Department of Zoology and Ecology, Agricultural University, Kożuchowska 5b, 51-637 Wrocław, Poland
Folia Malacol. 2005;13(4):157-168
Life cycle and population dynamics of Discus perspectivus (Mühlf.) were studied in the field and in the laboratory. No courtship, copulation or uniparental reproduction could be observed. The eggs, laid in June, July and August on rotting timber are calcified, ellipsoidal, ca. 1 mm in major diameter; the number of eggs per batch is 1–9 (mostly 3–4), with a total of 17–33 eggs per individual per season. The incubation period is 24–35 days, hatching is nearly synchronous; the proportion of hatching eggs laid by individuals brought from the field is 51% (for eggs brought from the field 38.7%). The hatchlings have shells of 1.8–2.3 whorls; they consume their egg envelopes immediately after hatching.

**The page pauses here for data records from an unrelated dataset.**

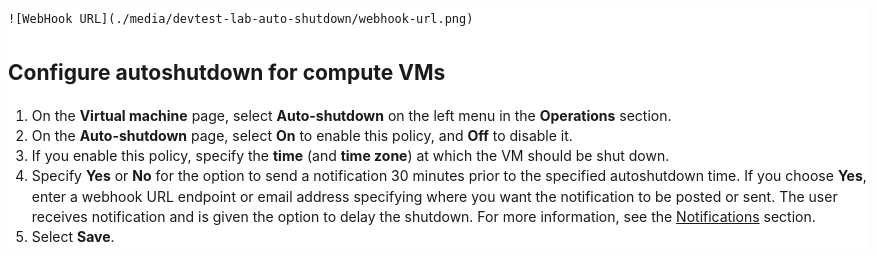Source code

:     ![WebHook URL](./media/devtest-lab-auto-shutdown/webhook-url.png)

## Configure autoshutdown for compute VMs

1. On the **Virtual machine** page, select **Auto-shutdown** on the left menu in the **Operations** section. 
2. On the **Auto-shutdown** page, select **On** to enable this policy, and **Off** to disable it.
3. If you enable this policy, specify the **time** (and **time zone**) at which the VM should be shut down.
4. Specify **Yes** or **No** for the option to send a notification 30 minutes prior to the specified autoshutdown time. If you choose **Yes**, enter a webhook URL endpoint or email address specifying where you want the notification to be posted or sent. The user receives notification and is given the option to delay the shutdown. For more information, see the [Notifications](#notifications) section. 
9. Select **Save**.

The egg cannibalism is prolonged into adult stage; only conspecific eggs are consumed; juveniles eat eggs of their own and alien batches. The growth rate in the laboratory is 1 whorl per 49–188 days (slower in the field); the growth is faster in juvenile and slower in mature snails. The snails reach maturity at slightly over 5 whorls (mature gametes present in the gonad), the life span is 173–849 days, the reproductive life constituting ca. 7% total life span. In the field juveniles hatch from June till October, with the maximum in August; till their first hibernation they reach 2.6–3.5 whorls and become mature in their second season to reproduce in the same or next year. The population density exceeds 50 m-2 in summer, and ranges from 25 to 30 m-2 during the remaining seasons. D. perspectivus shows aggregated distribution in August and October, in the remaining months the distribution is even. Some laboratory-born individuals have very much elevated spires and their shells become scalariform at the level of 5.3–5.75 whorls.